#### Data section:
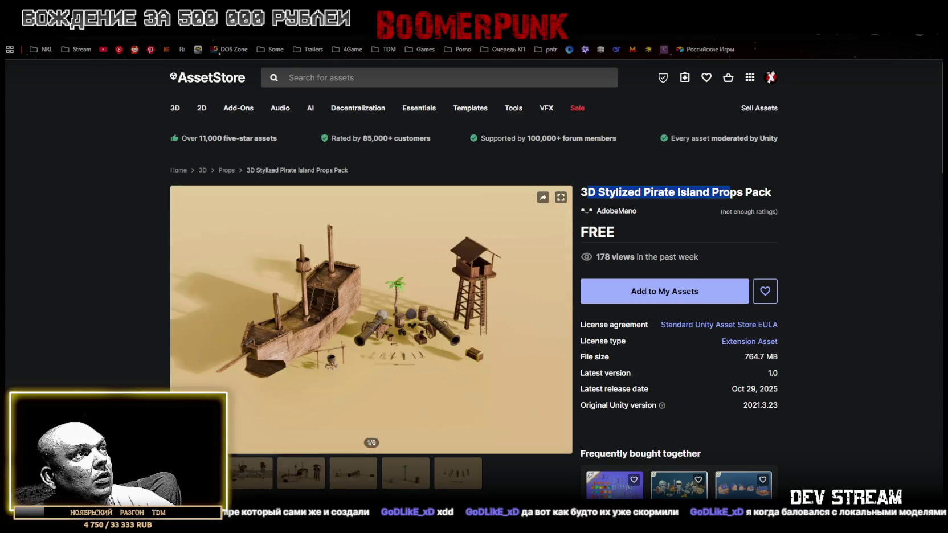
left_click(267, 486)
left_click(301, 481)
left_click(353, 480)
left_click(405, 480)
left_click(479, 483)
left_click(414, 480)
==
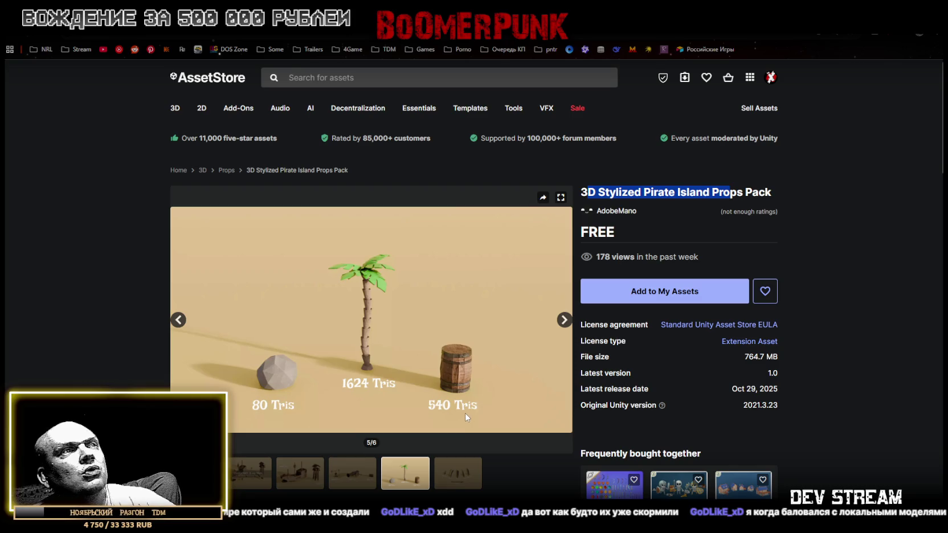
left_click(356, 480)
* * *
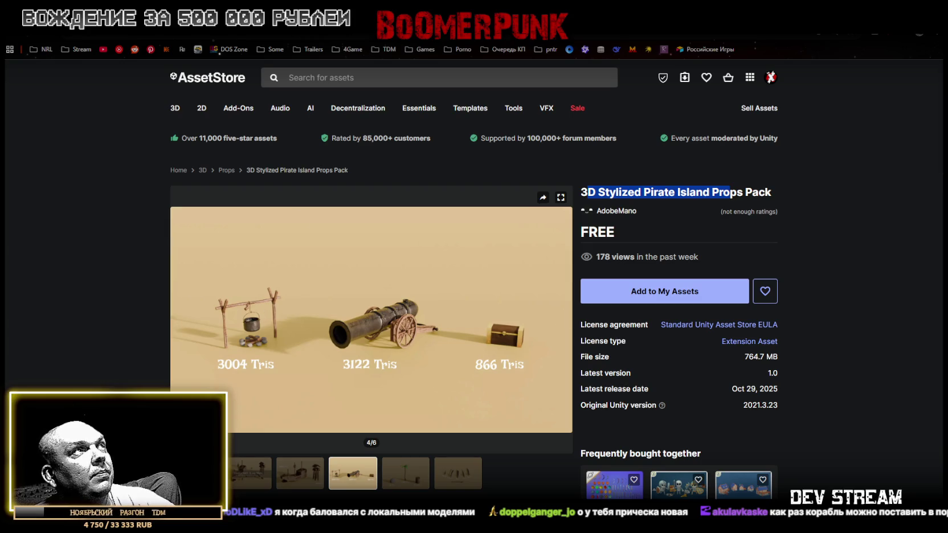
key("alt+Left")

#### Try it:
Of all the entries above, repeat only the lines from the line that has "left_click(267, 486)" to the line that has "left_click(414, 480)", both lines included, exactly.

#### Your response:
left_click(267, 486)
left_click(301, 481)
left_click(353, 480)
left_click(405, 480)
left_click(479, 483)
left_click(414, 480)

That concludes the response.